NORWICH — A nonprofit organization founded by volunteers to assist asylum seekers and refugees in the Upper Valley has hired its first executive director.

Melissa Bertenthal officially began her full-time role at Supporting and Helping Asylum-seekers and Refugees, more often known by its acronym, SHARe, on July 1.

She comes to the Norwich-based organization from the Ethiopian Community Development Council, a national refugee resettlement agency in Brattleboro, Vt., where she served as director of programs. She is SHARe’s first employee.

The role at SHARe appealed to her because it offers “the opportunity and the potential that comes with stepping into a community that’s so committed to passionately welcoming” newcomers, Bertenthal, of Putney, Vt., said in a phone interview last week.

Bertenthal was selected from a pool of about 35 applicants, Martha Tecca, who serves as a consultant to SHARe’s board and as interim operating team lead, said.

Bertenthal, 44, who grew up in Charlottesville, Va., has worked in refugee resettlement since 2007, is fluent in Spanish and has lived in Vermont for almost two years. While her official start date was earlier this month, Bertenthal has been working for SHARe since May.

While the organization has worked with a part-time consultant in the last year, it became clear to the board that SHARe could benefit from hiring someone full time.

“During the past two years, SHARe has experienced more requests for assistance from newcomers than we have been able to respond to with solely volunteer service providers,” board chair Nick Krembs wrote an email last week.

The board is hopeful that Bertenthal’s experience “settling newcomers, motivating volunteers, building an effective organization, collaborating with partnering organizations, connecting with funding sources and connecting with all the people she encounters” will help to energize the organization, Krembs said.

SHARe was founded in 2020 by like-minded Upper Valley residents interested in supporting asylum seekers and grew out of the Immigrant Support Network of the United Valley Interfaith Project, which has since disbanded.

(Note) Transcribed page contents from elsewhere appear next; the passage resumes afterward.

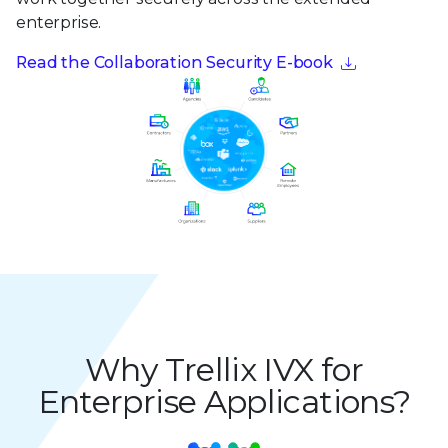
enterprise.
Read the Collaboration Security E-book
Why Trellix IVX for
Enterprise Applications?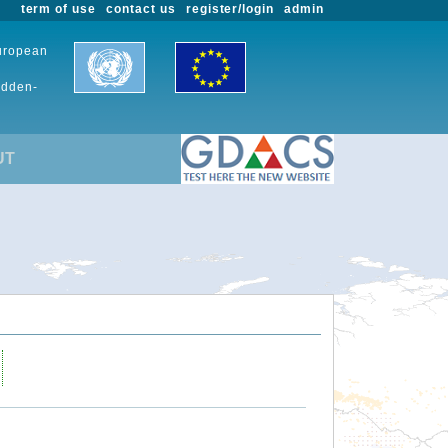
term of use
contact us
register/login
admin
European
udden-
UT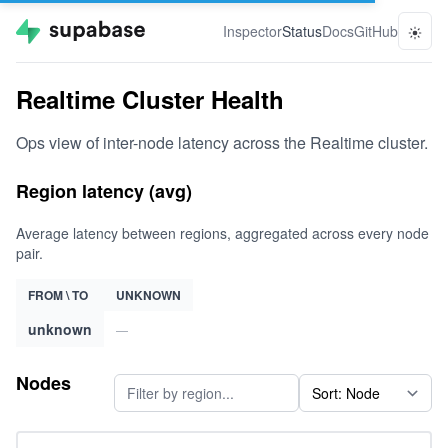
Inspector
Status
Docs
GitHub
Realtime Cluster Health
Ops view of inter-node latency across the Realtime cluster.
Region latency (avg)
Average latency between regions, aggregated across every node
pair.
FROM \ TO
UNKNOWN
unknown
—
Nodes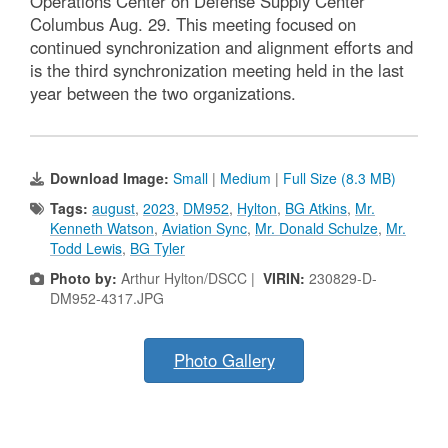
Operations Center on Defense Supply Center
Columbus Aug. 29. This meeting focused on
continued synchronization and alignment efforts and
is the third synchronization meeting held in the last
year between the two organizations.
Download Image:
Small
|
Medium
|
Full Size (8.3 MB)
Tags:
august
,
2023
,
DM952
,
Hylton
,
BG Atkins
,
Mr.
Kenneth Watson
,
Aviation Sync
,
Mr. Donald Schulze
,
Mr.
Todd Lewis
,
BG Tyler
Photo by:
Arthur Hylton/DSCC |
VIRIN:
230829-D-
DM952-4317.JPG
Photo Gallery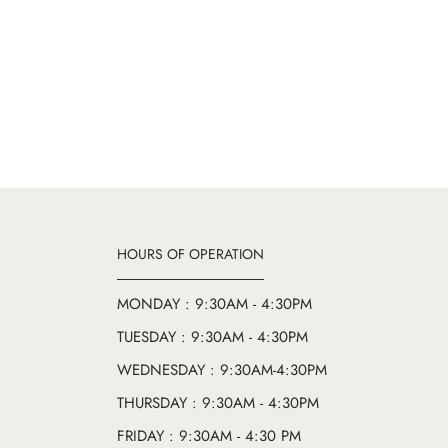
HOURS OF OPERATION
MONDAY : 9:30AM - 4:30PM
TUESDAY : 9:30AM - 4:30PM
WEDNESDAY : 9:30AM-4:30PM
THURSDAY : 9:30AM - 4:30PM
FRIDAY : 9:30AM - 4:30 PM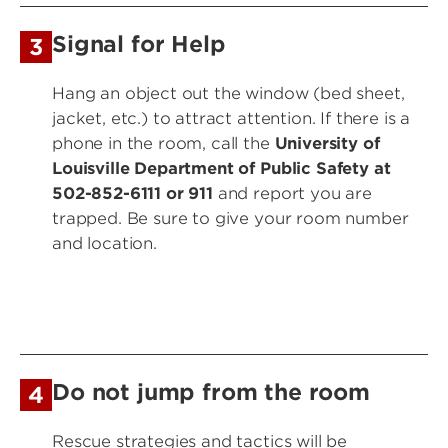
Signal for Help
3
Hang an object out the window (bed sheet,
jacket, etc.) to attract attention. If there is a
phone in the room, call the
University of
Louisville Department of Public Safety
at
502-852-6111 or 911
and report you are
trapped. Be sure to give your room number
and location.
Do not jump from the room
4
Rescue strategies and tactics will be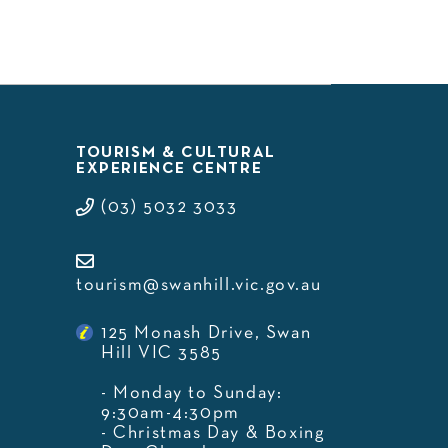
TOURISM & CULTURAL
EXPERIENCE CENTRE
(03) 5032 3033
tourism@swanhill.vic.gov.au
125 Monash Drive, Swan
Hill VIC 3585
- Monday to Sunday:
9:30am-4:30pm
- Christmas Day & Boxing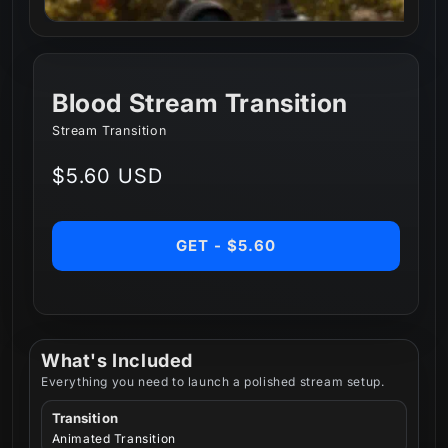
Blood Stream Transition
Stream Transition
Regular
$5.60 USD
price
GET - $5.60
What's Included
Everything you need to launch a polished stream setup.
Transition
Animated Transition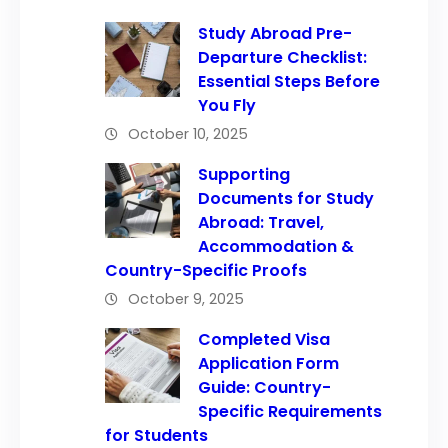
Study Abroad Pre-
Departure Checklist:
Essential Steps Before
You Fly
October 10, 2025
Supporting
Documents for Study
Abroad: Travel,
Accommodation &
Country-Specific Proofs
October 9, 2025
Completed Visa
Application Form
Guide: Country-
Specific Requirements
for Students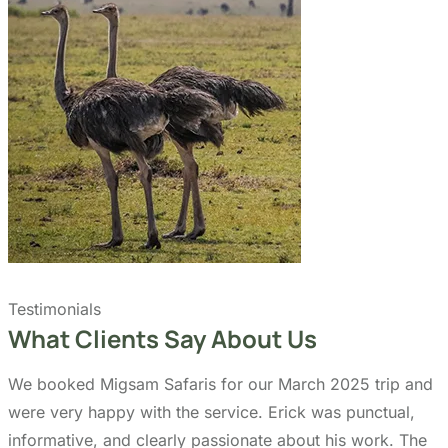
Testimonials
What Clients Say About Us
We booked Migsam Safaris for our March 2025 trip and
were very happy with the service. Erick was punctual,
informative, and clearly passionate about his work. The
experience felt authentic and well managed from day
one.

In 2023, SHARe and and the Upper Valley Neighborhood Support Team — which was founded through a partnership with the Worcester, Mass.-based Ascentria Care Alliance that helps support new Americans — joined together to welcome Afghan evacuees, according to Tecca. Another nonprofit organization, CommunityCare of Lyme, which assists Lyme residents, helped provide funding.

In the last five years, SHARe has helped to welcome more than 107 people from 15 countries and worked with more than 75 community organizations. More than 450 volunteers have assisted in SHARe’s efforts, from providing transportation to assisting with English language skills.

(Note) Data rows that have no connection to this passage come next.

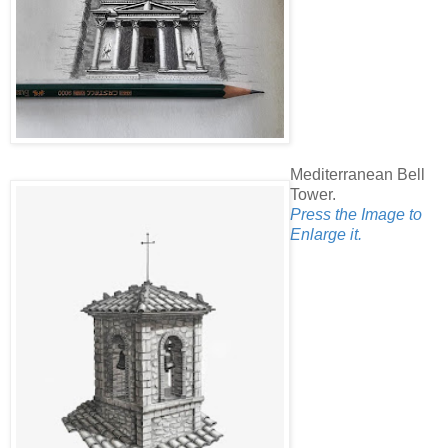
Mediterranean Bell
Tower.
Press the Image to
Enlarge it.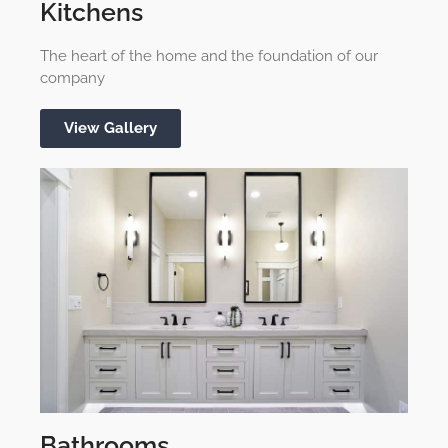
Kitchens
The heart of the home and the foundation of our
company
View Gallery
Bathrooms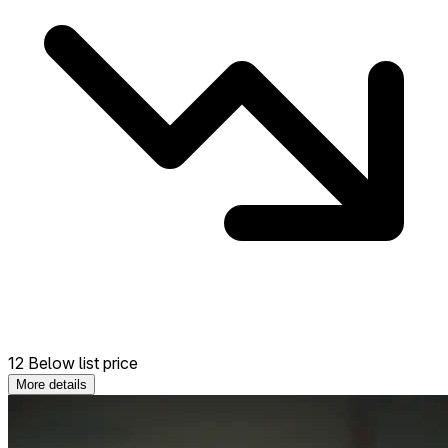
12 Below list price
More details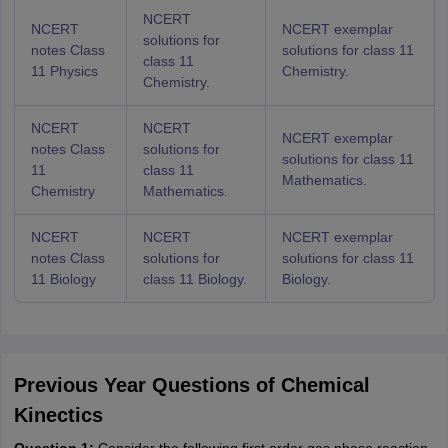
NCERT
NCERT
NCERT exemplar
solutions for
notes Class
solutions for class 11
class 11
11 Physics
Chemistry.
Chemistry.
NCERT
NCERT
NCERT exemplar
notes Class
solutions for
solutions for class 11
11
class 11
Mathematics.
Chemistry
Mathematics.
NCERT
NCERT
NCERT exemplar
notes Class
solutions for
solutions for class 11
11 Biology
class 11 Biology.
Biology.
Previous Year Questions of Chemical
Kinectics
Question 1:
Consider the following first order gas phase reaction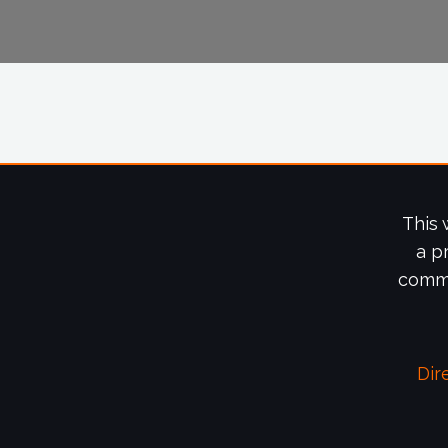
This 
a p
commi
Dir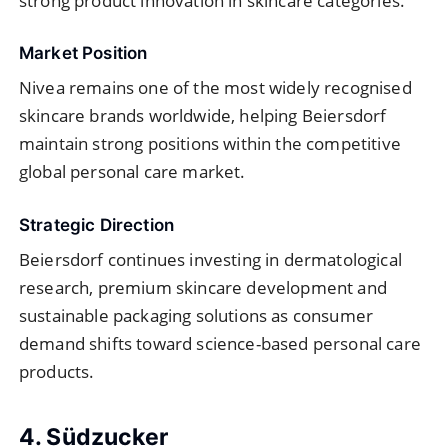
strong product innovation in skincare categories.
Market Position
Nivea remains one of the most widely recognised
skincare brands worldwide, helping Beiersdorf
maintain strong positions within the competitive
global personal care market.
Strategic Direction
Beiersdorf continues investing in dermatological
research, premium skincare development and
sustainable packaging solutions as consumer
demand shifts toward science-based personal care
products.
4. Südzucker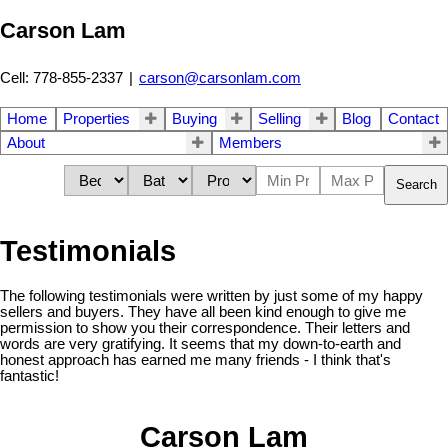
Carson Lam
Cell: 778-855-2337
|
carson@carsonlam.com
Home
Properties
Buying
Selling
Blog
Contact
About
Members
Search
Testimonials
The following testimonials were written by just some of my happy
sellers and buyers. They have all been kind enough to give me
permission to show you their correspondence. Their letters and
words are very gratifying. It seems that my down-to-earth and
honest approach has earned me many friends - I think that's
fantastic!
Carson Lam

“Our work has grown tremendously and it is a volunteer-based organization that is dependent on the coordination of volunteers, many businesses and organizations that collaborate to provide the services SHARe provides,” Tecca said in a phone interview last week about the decision to hire an executive director.

Its budget for the 2025 calendar year is $174,000; the organization declined to provide Bertenthal’s salary. Foundations and private donors provide the majority of SHARe’s funding; it also received a grant from the State of Vermont to support Vermont asylum-seekers, Tecca wrote in an email last week.

SHARe does not have a physical location. While Bertenthal will be able to complete some work from home, she will primarily work in the field, meeting with families and community partners.

She sees part of her role as taking on some of “the more cumbersome and bureaucratic tasks,” such as assisting refugees and asylum seekers in signing up for health benefits and wrangling legal documents. With Bertenthal onboard, volunteers can focus on helping newcomers feel at home by introducing them to neighbors and connecting them to children’s programs.

SHARe is currently working with the Arlington, Va.-based nonprofit organization No One Left Behind, which supports Afghans who worked directly with the U.S. military and are now settling in the states. SHARe is helping one such family who arrived in the Upper Valley last month.

“We’re hopeful that we’re going to be accepting more families through this partnership,” Bertenthal said.

She expects it will become harder, however, for people to settle in the U.S. as the Trump administration introduces policies to limit the number of refugees and asylum seekers allowed into the country.

It will also become harder for those already settled to access services, Bertenthal said.

The president’s so-called “Big Beautiful Bill,” which Congress recently approved, includes a measure that “immigrants — even those who came in legally — are no longer eligible for food stamps and support,” Bertenthal said. As a result, Bertenthal expects to have to address food insecurity within her first months at SHARe.

For more information about SHARe, including how to volunteer, visit https://sharevtnh.org/.

Liz Sauchelli can be reached at esauchelli@vnews.com or 603-727-3221.

CORRECTION: The nonprofit organization Supporting and Helping Asylees and Refugees, known as SHARe, is based in Norwich. A previous version of this story gave an incorrect location for the nonprofit’s home base.